А. С. Секретная миссия (Бушков) - страница 259

– Но в Британии есть соответствующая служба… – сказал Пушкин.

– Вам известны лица, в ней состоящие? Вы имеете возможность с ними снестись и попросить помощи? То-то. И уж совсем нелепо выглядели бы действия против мадьярской дворянки госпожи Палоттаи… Вы хотите что-то сказать?

– Они зачем-то слетелись сюда, в Петербург, – сказал Пушкин. – Я никогда не поверю, что ими движет лишь желание увидеть наши достопримечательности. Что-то они замышляют… А эти господа не из тех, кто балуется мелочами.

– Что именно?

– Не знаю. Не могу сказать… точнее, никак не могу свести всё в единую картину. Смысл ускользает, не переходит в слова. Иногда кажется, что вот-вот удастся понять… Нет. Я не могу сложить мозаику.

– Вот видите, – сказал Бенкендорф. – Нам не остается ничего другого, кроме как держать этих… субъектов под самым пристальным наблюдением и надеяться, что мы сможем что-то наконец понять. – Его осунувшееся лицо на миг показалось совсем старым. – Ничего больше мы не в состоянии сделать, господа. Либо ожидание, либо подозрения в нашей умалишенности… Нет у нас другого выбора. Лежите уж, Александр Сергеевич, набирайтесь сил. Авось…

Когда за выходящими мягко затворилась дверь, Пушкин еще долго сидел, уставясь в одну точку, с зажатым в руке погасшим чубуком. Никого из ушедших он ни в чем не винил, они не могли прыгнуть выше себя и взять препятствия, которые взять для человека невозможно. Винить следовало в первую очередь себя – свою полнейшую неспособность соединить в одно непонятно куда и откуда ведущие ниточки. Собственные тупость и бессилие сводили с ума.

Он перевел взгляд на перстень Ибн Маджида – сердоликовое кольцо сохранилось в неприкосновенности.
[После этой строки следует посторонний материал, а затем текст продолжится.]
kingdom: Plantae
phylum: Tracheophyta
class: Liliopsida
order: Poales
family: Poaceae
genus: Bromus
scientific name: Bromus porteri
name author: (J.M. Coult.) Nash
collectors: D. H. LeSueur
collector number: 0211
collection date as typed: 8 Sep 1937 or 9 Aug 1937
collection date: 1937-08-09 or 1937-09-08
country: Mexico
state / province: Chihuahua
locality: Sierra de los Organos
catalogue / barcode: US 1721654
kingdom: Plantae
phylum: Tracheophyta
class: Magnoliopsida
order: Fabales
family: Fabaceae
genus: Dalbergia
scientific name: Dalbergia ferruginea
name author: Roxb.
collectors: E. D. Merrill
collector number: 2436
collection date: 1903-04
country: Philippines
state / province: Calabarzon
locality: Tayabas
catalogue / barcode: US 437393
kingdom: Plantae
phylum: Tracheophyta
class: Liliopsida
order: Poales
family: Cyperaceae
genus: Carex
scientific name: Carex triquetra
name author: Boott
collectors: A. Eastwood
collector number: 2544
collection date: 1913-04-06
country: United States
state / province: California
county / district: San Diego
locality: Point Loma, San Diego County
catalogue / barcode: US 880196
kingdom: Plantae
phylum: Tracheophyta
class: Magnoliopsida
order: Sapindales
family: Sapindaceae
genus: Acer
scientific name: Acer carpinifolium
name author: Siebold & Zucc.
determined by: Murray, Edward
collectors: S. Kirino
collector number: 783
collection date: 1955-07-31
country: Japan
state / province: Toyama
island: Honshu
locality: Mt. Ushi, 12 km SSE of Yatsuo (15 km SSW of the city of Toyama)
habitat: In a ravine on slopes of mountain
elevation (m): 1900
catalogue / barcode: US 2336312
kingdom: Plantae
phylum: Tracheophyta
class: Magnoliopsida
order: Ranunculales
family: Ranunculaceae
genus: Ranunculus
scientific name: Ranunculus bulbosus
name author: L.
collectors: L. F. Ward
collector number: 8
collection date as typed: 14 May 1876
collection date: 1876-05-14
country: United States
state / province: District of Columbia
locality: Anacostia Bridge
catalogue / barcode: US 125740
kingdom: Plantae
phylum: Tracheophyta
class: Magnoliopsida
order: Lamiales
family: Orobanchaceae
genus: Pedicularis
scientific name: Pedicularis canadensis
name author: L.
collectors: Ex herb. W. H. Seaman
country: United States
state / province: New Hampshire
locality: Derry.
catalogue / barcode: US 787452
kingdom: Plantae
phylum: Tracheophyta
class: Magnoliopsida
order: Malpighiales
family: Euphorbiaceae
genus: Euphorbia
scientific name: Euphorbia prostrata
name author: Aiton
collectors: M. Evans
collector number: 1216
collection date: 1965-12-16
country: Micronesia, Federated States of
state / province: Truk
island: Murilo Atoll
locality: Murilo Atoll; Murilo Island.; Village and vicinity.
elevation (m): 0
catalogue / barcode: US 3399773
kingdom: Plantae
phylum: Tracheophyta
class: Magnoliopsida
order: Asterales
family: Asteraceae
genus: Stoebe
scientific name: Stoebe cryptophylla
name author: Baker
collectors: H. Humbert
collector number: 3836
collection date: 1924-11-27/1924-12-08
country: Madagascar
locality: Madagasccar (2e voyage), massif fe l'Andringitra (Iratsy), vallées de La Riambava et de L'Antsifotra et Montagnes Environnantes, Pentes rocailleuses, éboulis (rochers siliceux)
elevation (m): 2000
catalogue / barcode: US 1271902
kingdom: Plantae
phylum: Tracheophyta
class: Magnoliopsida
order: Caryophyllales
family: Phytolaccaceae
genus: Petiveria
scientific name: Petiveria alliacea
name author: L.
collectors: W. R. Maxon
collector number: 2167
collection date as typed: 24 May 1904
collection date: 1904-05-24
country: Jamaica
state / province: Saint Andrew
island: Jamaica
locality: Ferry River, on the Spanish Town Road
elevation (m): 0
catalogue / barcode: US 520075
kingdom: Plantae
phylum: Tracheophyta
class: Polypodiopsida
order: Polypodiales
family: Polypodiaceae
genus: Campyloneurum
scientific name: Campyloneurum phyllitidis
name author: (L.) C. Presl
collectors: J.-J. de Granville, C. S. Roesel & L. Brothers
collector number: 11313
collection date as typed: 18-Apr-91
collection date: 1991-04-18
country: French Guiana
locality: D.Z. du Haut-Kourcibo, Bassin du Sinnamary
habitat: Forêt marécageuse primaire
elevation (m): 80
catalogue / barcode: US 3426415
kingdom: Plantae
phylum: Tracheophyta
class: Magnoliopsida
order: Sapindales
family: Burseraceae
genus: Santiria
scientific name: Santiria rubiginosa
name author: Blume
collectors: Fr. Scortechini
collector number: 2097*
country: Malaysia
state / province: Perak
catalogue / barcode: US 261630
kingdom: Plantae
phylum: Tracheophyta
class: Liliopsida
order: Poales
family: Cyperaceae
О разговоре с Мирзой Фирузом он ничего не сказал только что ушедшим – потому что возникло ощущение, что с какого-то момента началась его собственная война, на которой он уже потерял двух друзей, а потому жаждал мести. В конце концов, никто ничем не мог ему помочь, а следовательно, не стоило и отягощать лишними заботами начальство…

Через три четверти часа на улицу вышел известный поэт Александр Сергеевич Пушкин – в однобортном сюртуке синего цвета с бархатным воротником (того же цвета, как и предписывает светская мода), безукоризненных палевых панталонах, глазетовом жилете и белоснежной рубашке из английской шелковой материи в узенькую полоску. Шейный платок, светлее фрака, был повязан опять-таки безукоризненно, а сапоги начищены до блеска. Он небрежно помахивал своей всегдашней тяжелой тростью, но на сей раз пистолетов при нем не было – поскольку оказались бы совершенно бесполезны.